@jwillett Sure! The high-level answer is that it saves you unnecessary work and glue code with basically no downside.
The time (ergo cost of core-hours) should be roughly the same. The bulk of the cost is processing the genotype data or variant metadata and that work is indeed cleanly partition-able.
I recommend against writing per-partition code because, in every case I have seen thus far, people run exactly the same code for every autosome. If the code is the same, there’s no benefit to separately processing each chromosome, but there are costs:
- Each execution requires some “driver-side” time to orchestrate this work. You have to wait for this 22 times instead of once.

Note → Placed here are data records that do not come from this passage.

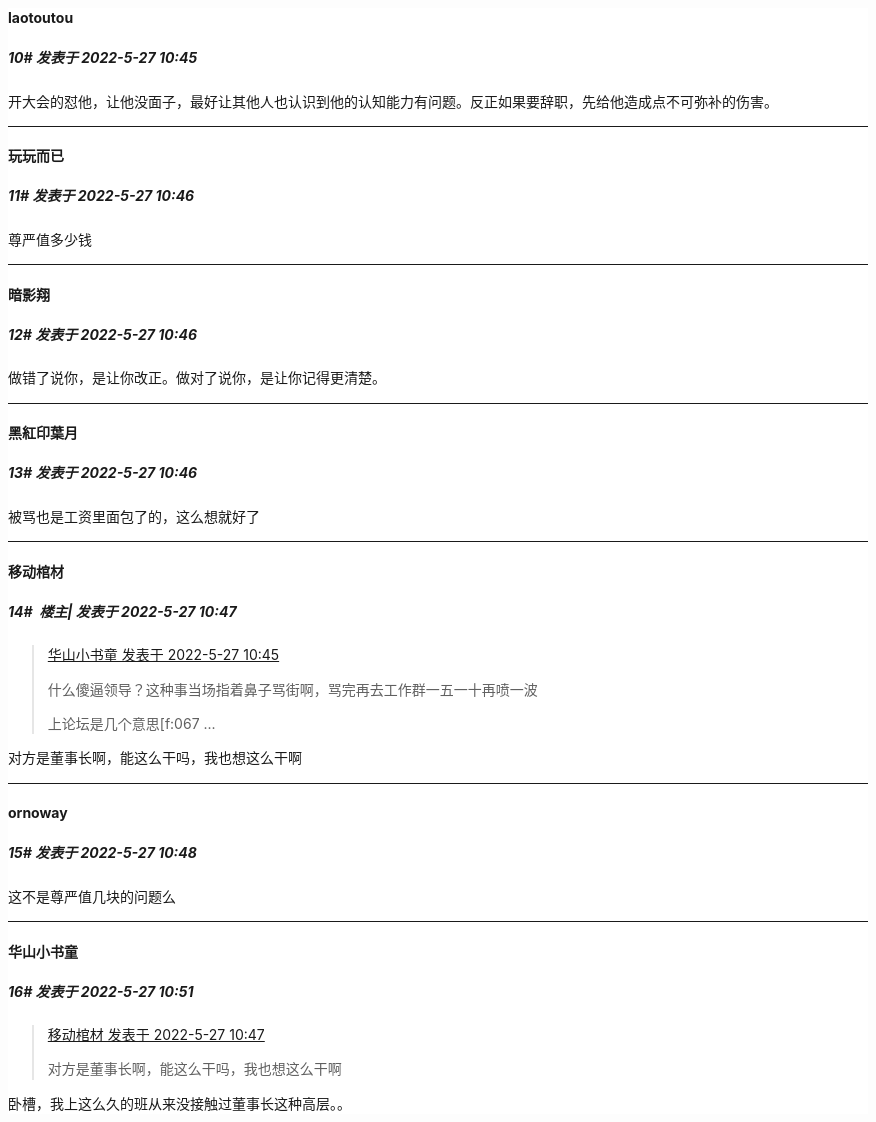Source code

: ####  laotoutou  
##### 10#       发表于 2022-5-27 10:45

开大会的怼他，让他没面子，最好让其他人也认识到他的认知能力有问题。反正如果要辞职，先给他造成点不可弥补的伤害。

*****

####  玩玩而已  
##### 11#       发表于 2022-5-27 10:46

尊严值多少钱

*****

####  暗影翔  
##### 12#       发表于 2022-5-27 10:46

做错了说你，是让你改正。做对了说你，是让你记得更清楚。

*****

####  黑紅印葉月  
##### 13#       发表于 2022-5-27 10:46

被骂也是工资里面包了的，这么想就好了

*****

####  移动棺材  
##### 14#         楼主| 发表于 2022-5-27 10:47

<blockquote><a href="httphttps://bbs.saraba1st.com/2b/forum.php?mod=redirect&amp;goto=findpost&amp;pid=56011224&amp;ptid=2071714" target="_blank">华山小书童 发表于 2022-5-27 10:45</a>

什么傻逼领导？这种事当场指着鼻子骂街啊，骂完再去工作群一五一十再喷一波

上论坛是几个意思[f:067 ...</blockquote>
对方是董事长啊，能这么干吗，我也想这么干啊

*****

####  ornoway  
##### 15#       发表于 2022-5-27 10:48

这不是尊严值几块的问题么

*****

####  华山小书童  
##### 16#       发表于 2022-5-27 10:51

<blockquote><a href="httphttps://bbs.saraba1st.com/2b/forum.php?mod=redirect&amp;goto=findpost&amp;pid=56011261&amp;ptid=2071714" target="_blank">移动棺材 发表于 2022-5-27 10:47</a>

对方是董事长啊，能这么干吗，我也想这么干啊</blockquote>
卧槽，我上这么久的班从来没接触过董事长这种高层。。
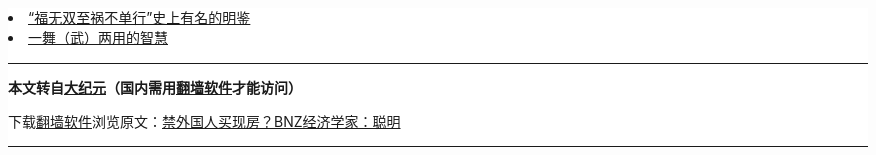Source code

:<li><a href="https://github.com/csxjhx3714/djy/blob/master/gb/20/3/10/n11929738.md#1">“福无双至祸不单行”史上有名的明鉴</a></li>
<li><a href="https://github.com/csxjhx3714/djy/blob/master/gb/20/3/17/n11947360.md#1">一舞（武）两用的智慧</a></li>
<hr>

<strong>本文转自<a href="https://www.epochtimes.com">大纪元</a>（国内需用<a href="https://github.com/csxjhx3714/www/blob/master/README.md#8">翻墙软件</a>才能访问）</strong><p>下载<a href="https://github.com/csxjhx3714/www/blob/master/README.md#8">翻墙软件</a>浏览原文：<a href="https://www.epochtimes.com/gb/17/11/6/n9811951.htm">禁外国人买现房？BNZ经济学家：聪明</a></p><hr>
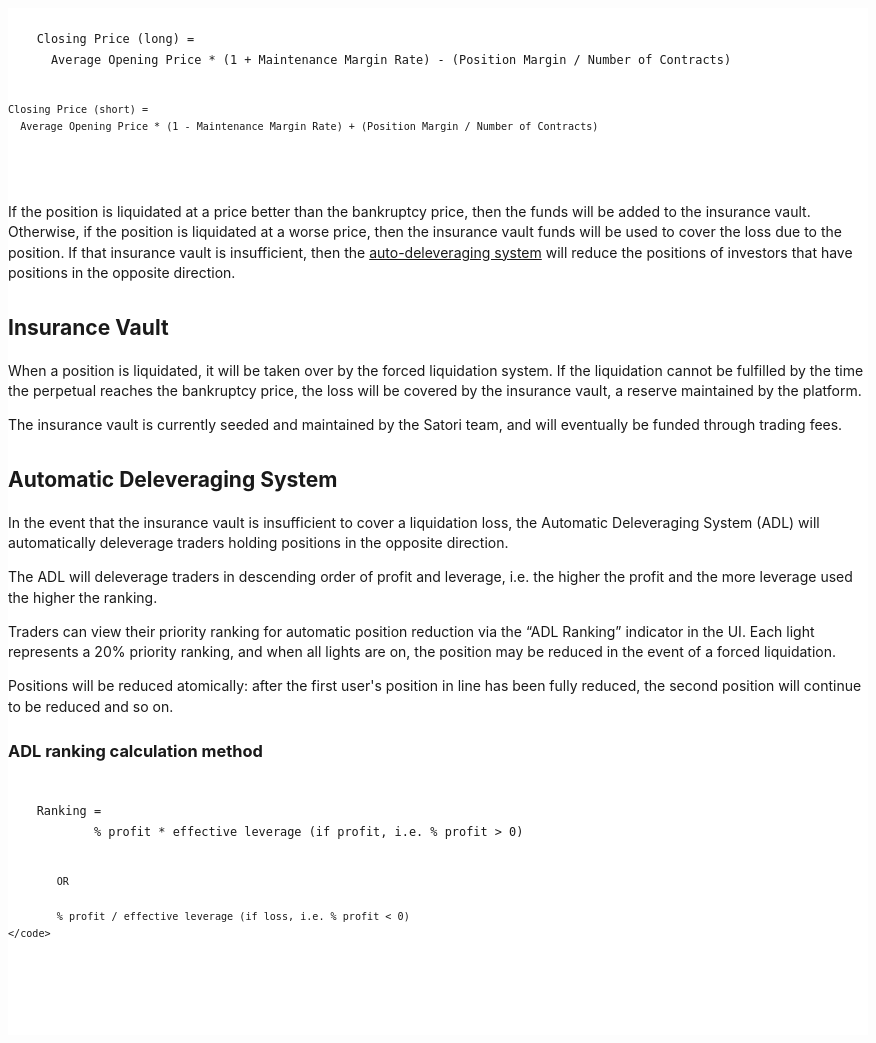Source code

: <aside class="formula">
  <code>
    Closing Price (long) =
      Average Opening Price * (1 + Maintenance Margin Rate) - (Position Margin / Number of Contracts)

    Closing Price (short) =
      Average Opening Price * (1 - Maintenance Margin Rate) + (Position Margin / Number of Contracts)
  </code>
</aside>

If the position is liquidated at a price better than the bankruptcy price, then the funds will be added to the insurance vault. Otherwise, if the position is liquidated at a worse price, then the insurance vault funds will be used to cover the loss due to the position. If that insurance vault is insufficient, then the [auto-deleveraging system](#automatic-deleveraging-system) will reduce the positions of investors that have positions in the opposite direction.

## Insurance Vault

When a position is liquidated, it will be taken over by the forced liquidation system. If the liquidation cannot be fulfilled by the time the perpetual reaches the bankruptcy price, the loss will be covered by the insurance vault, a reserve maintained by the platform.

The insurance vault is currently seeded and maintained by the Satori team, and will eventually be funded through trading fees.

## Automatic Deleveraging System

In the event that the insurance vault is insufficient to cover a liquidation loss, the Automatic Deleveraging System (ADL) will automatically deleverage traders holding positions in the opposite direction.

The ADL will deleverage traders in descending order of profit and leverage, i.e. the higher the profit and the more leverage used the higher the ranking.

Traders can view their priority ranking for automatic position reduction via the “ADL Ranking” indicator in the UI. Each light represents a 20% priority ranking, and when all lights are on, the position may be reduced in the event of a forced liquidation.

Positions will be reduced atomically: after the first user's position in line has been fully reduced, the second position will continue to be reduced and so on.

### ADL ranking calculation method

<aside class="formula">
    <code>
    Ranking =
            % profit * effective leverage (if profit, i.e. % profit > 0)

            OR

            % profit / effective leverage (if loss, i.e. % profit < 0)
    </code>

</aside>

- For operations which aggregate across the entire dataset, you must manually combine the per-chromosome results. This is a source of bugs, particularly when your aggregations become more complex. For a simple example, consider counting per-sample, the number of hets, hom-refs, and hom-alts. The
aggregate_cols
command will produce a dictionary for each sample. You have to write some glue code which loops over the list of lists of dictionaries and sums each sample’s dictionary across chromosomes. That code already exists inside Hail and has been extensively tested. - Similarly to (2), if you want to use variants from many chromosomes as the input to a PCA or other linear algebraic operation, you have to write glue code to stitch together the 22 autosomes. If your dataset is stored as one matrix table, you can just use the glue code that already exists inside Hail.
Finally, if you ever need to do per-chromosome work, it’s still trivial to do that on a combined matrix table:
for chr in chromosomes:
chr_mt = mt.filter_rows(mt.locus.contig == chr)
Hail recognizes that you’re filtering on the primary key of the dataset (the locus and the alleles). It generates a query plan which will only read the partitions that contain data from this chromosome. The runtime & cost should be indistinguishable from reading from a single chromosome matrix table.